Argentina keeps a global focus

Elected Oct. 24, President de la Rua plans to reorient Argentina fromthe US to Western Europe.

When President Clinton wrote a letter recently wishing happy trails to outgoing Argentine President Carlos Menem, the gesture marked more than just the golf-buddy friendship the two leaders have struck up.

The letter was acknowledgment of a special relationship forged over the decade of Mr. Menem's presidency that turned Argentina from one of the United States' more suspicious and arms-length southern neighbors into perhaps its closest and most reliable ally in the region.

That transition is indicative of a shift away from anti-American ideologies across Latin America and toward a wider opening to foreign influences and the international community - with the Argentine swing being the most dramatic.

Now with Menem leaving office the relationship with the US won't be so close, analysts say. But the opening of Argentina - and Latin America - to the world is here to stay.

"What happened in Argentina in this decade was a strategic rethinking of the country," says Daniel Geraci, undersecretary of defense for policy and strategy. "Such shifts aren't subject to a political campaign or a change of government."

According to Admiral Geraci, this rethinking was not so much based on a desire for alignment with the US as it was a conscious embrace of international values emerging in the post-cold-war years. Instead of going against the grain Argentina wanted to move with the international community on democracy, human rights, and a freer economy, he says. "The change of values led to a congruence with the US."

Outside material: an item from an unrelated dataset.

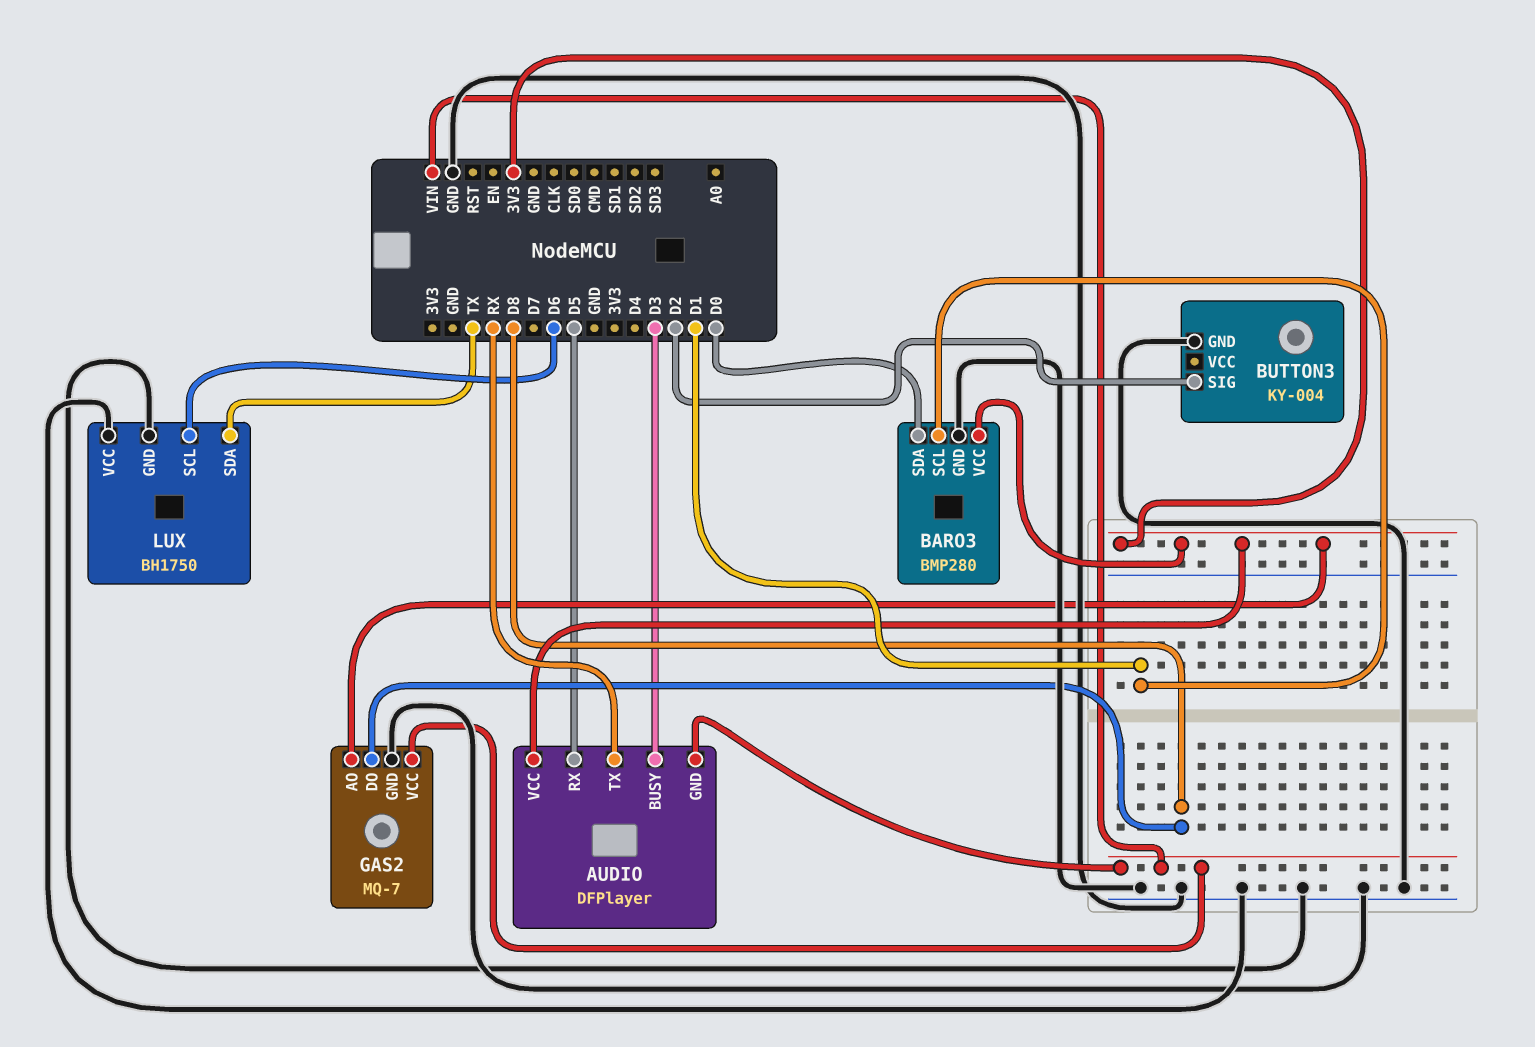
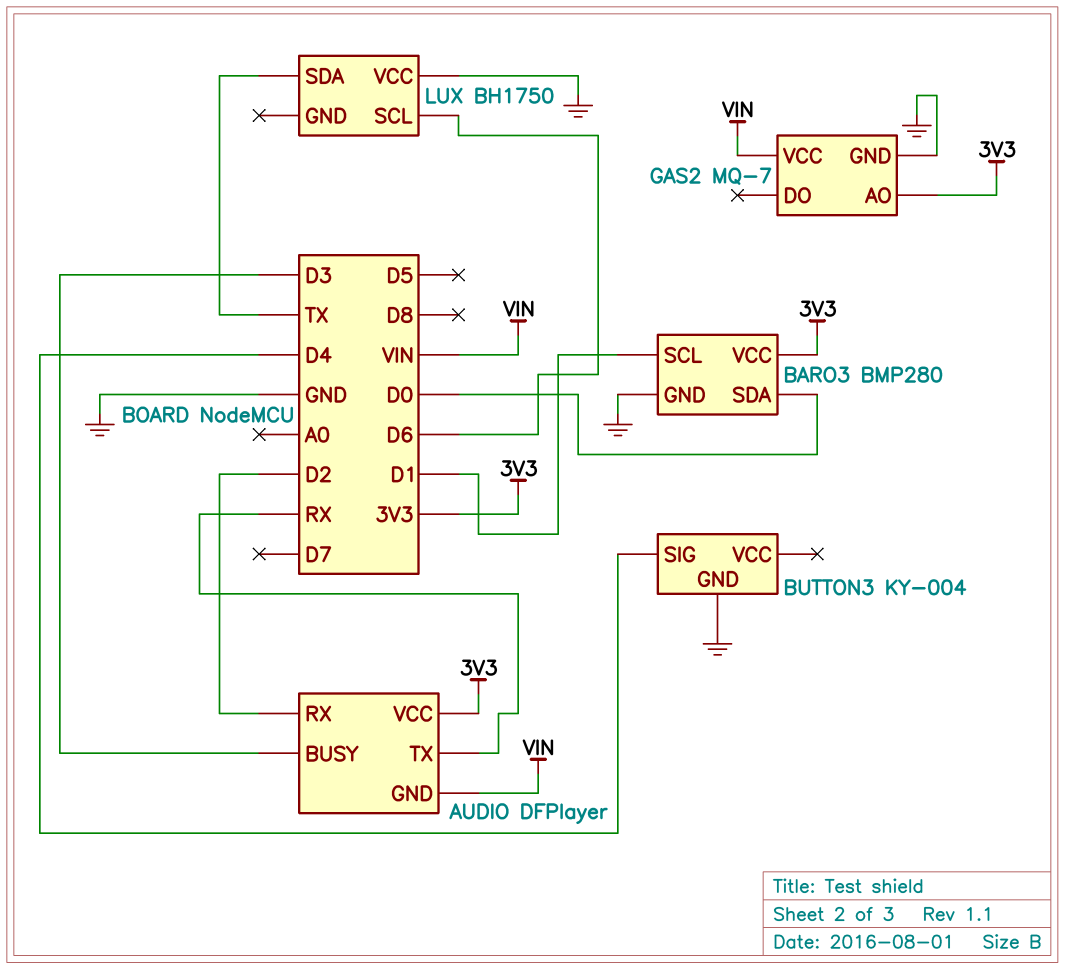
AUDIO pin RX: D5 -> D2
BUTTON3 pin SIG: D2 -> D4
GAS2 pin DO: D8 -> none
LUX pin GND: GND -> none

No more 'automatic alignment'

An Argentina under incoming president Fernando de la Rua will maintain friendly ties with the US, but what came to be called Argentina's "automatic alignment" with the US on international issues will end. Mr. de la Rua, who takes office in December, will shift Argentina slightly to a more traditional orientation toward Western Europe, observers here believe. They say the country will side more firmly with regional partners like Brazil in any conflicts with the US in areas such as trade. Washington will no longer be able to count Argentina in the "with us" column when it comes to key United Nations votes, participation in international military interventions, or a position on Cuba's communist government.

US officials say the symbolism is not lost on them that de la Rua plans to visit Europe before he goes to Washington. Since his election Oct. 24 de la Rua has said in interviews that relations with the US will change "categorically" although within a context of friendship, and that Argentina's frequent participation with troops in foreign conflicts - as in the Gulf War or Yugoslavia - is "over."

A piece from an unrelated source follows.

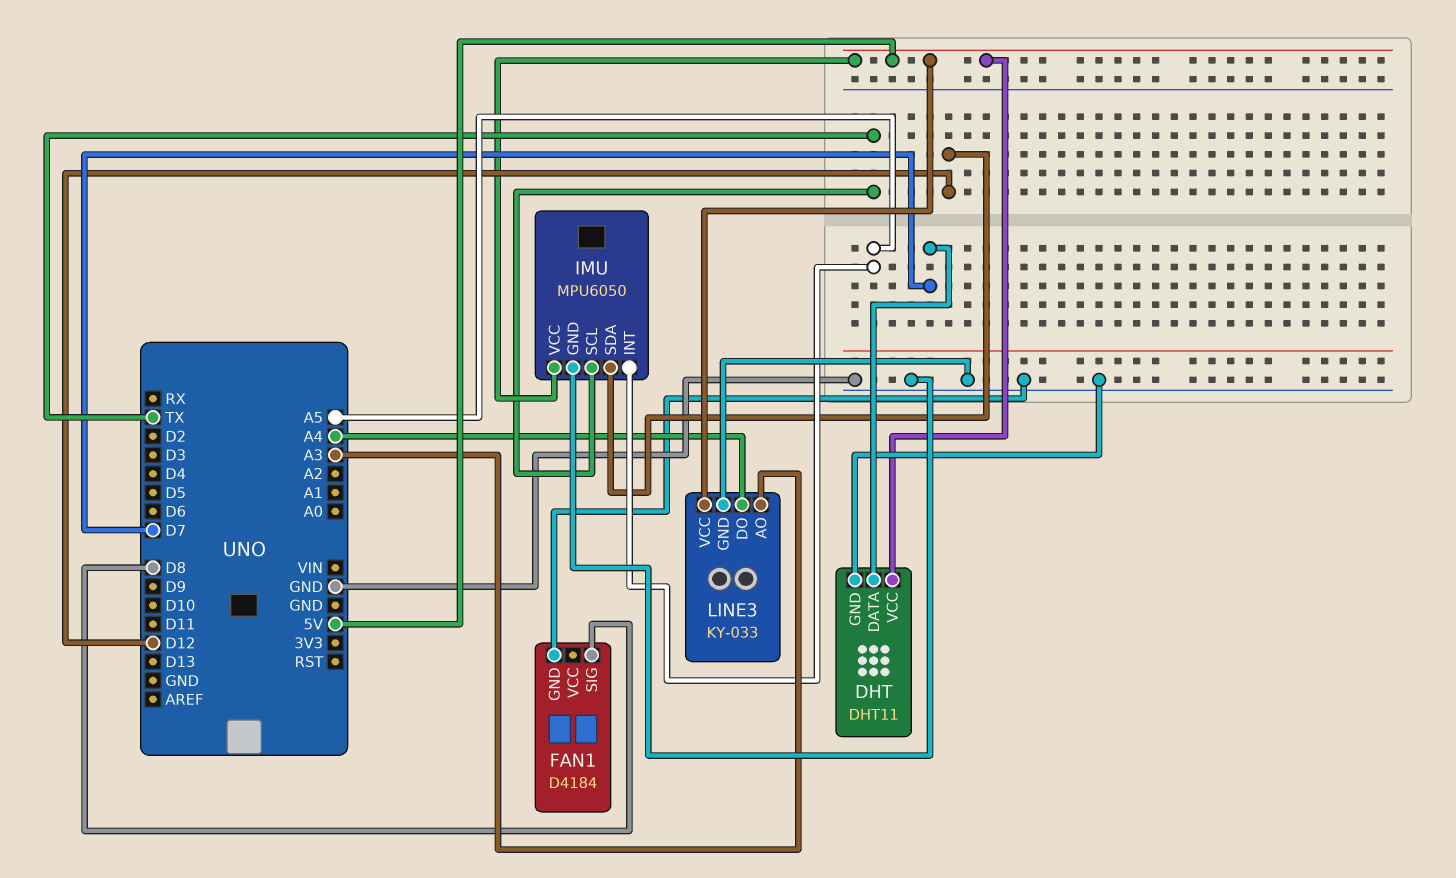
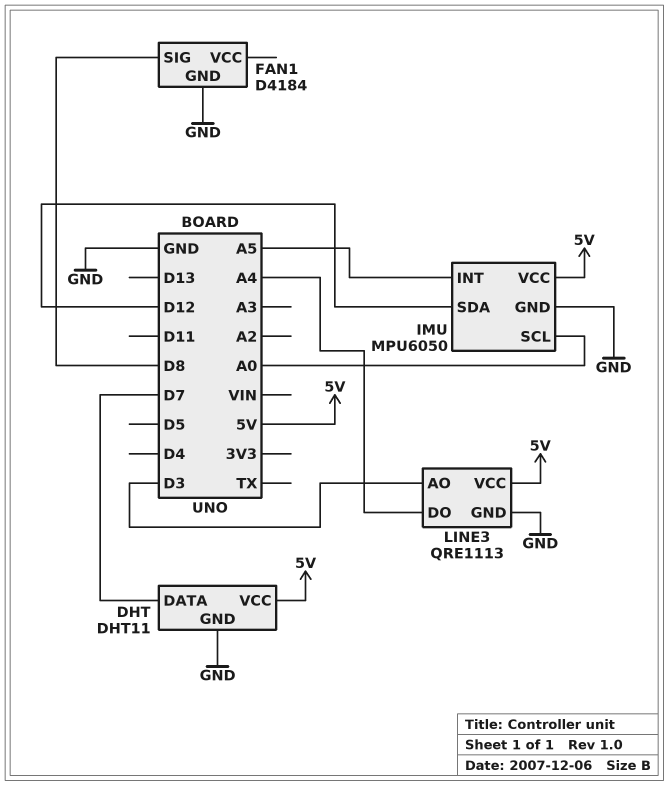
IMU pin SCL: TX -> A0
LINE3: KY-033 -> QRE1113
LINE3 pin AO: A3 -> D3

No return to anti-American past

What will not happen is a return to an anti-American past. When former president George Bush visited Argentina in 1990, leftist political parties sought to have the American president declared persona non grata. When President Clinton came here in 1997, leaders of the left-leaning parties sought private meetings with him.

"Menem made a structural change in Argentina's positioning in the world, begun by joining the Bush coalition in the Gulf and characterized by the automatic alignment with the US," says Oscar Ral Cardoso, foreign affairs analyst with the Buenos Aires daily "El Clarn." Argentina under de la Rua may be more cautious about joining interventionist forces, he adds, "But now that the country has its feet in what I'd call the Western coalition, it's not going to pull them out."

Argentina's shift is partly explained by its desire to emerge from the image it still lived with at the outset of Menem's presidency as a result of its experience in the 1980's with a military dictatorship and the Falklands war against Great Britain. Menem had to act in an "energetic" manner to make the country's shift credible, Geraci says.

That led to the Gulf War participation, only a few months into Menem's first term, followed by more participation in US-led military interventions and UN peacekeeping forces by a country that until 1993 was a staunch member of the nonaligned group.

Creation of a US-Argentine bilateral working group in defense issues, plus annual joint exercises involving the Marines in Argentina led to recent rumors that Argentina would offer territory to US forces seeking a replacement for Green Beret jungle-training facilities that will be lost this year in Panama.

But Argentine officials say neither government ever envisioned establishment of a base or anything else more permanent than the already established exercises, which mostly involve anti-drug-trafficking training.

The proposal for a base "was never offered, and it was never asked," says Jorge Raventos, a spokesman for Argentina's Foreign Ministry.

Looking ahead to the de la Rua presidency, Mr. Raventos says Argentina may become less "audacious" in international involvement, "but I believe the new direction established will be respected."

One open question is whether de la Rua will seek to put an accent on a shift by refuting the "extra-NATO" ally status the Clinton administration bestowed on Menem's Argentina. But one area where observers foresee an increase in conflict with the US is in the commercial arena.

Resisting global economy

"Part of the Alliance [of political parties that de la Rua rode to victory] is more resistant to the globalized economy as promoted by the US," says Raventos.

"Menem's vision of Mercosur [the southern cone's custom union] was more as a step towards the full hemisphere's integration," he says, "but [the Alliance] sees Mercosur as Argentina's first priority and an alternative to ALCA," or the hemispheric free-trade area the Clinton administration supports.

That difference in vision, he says, could result in stronger resistance to US leadership in regional trade negotiations.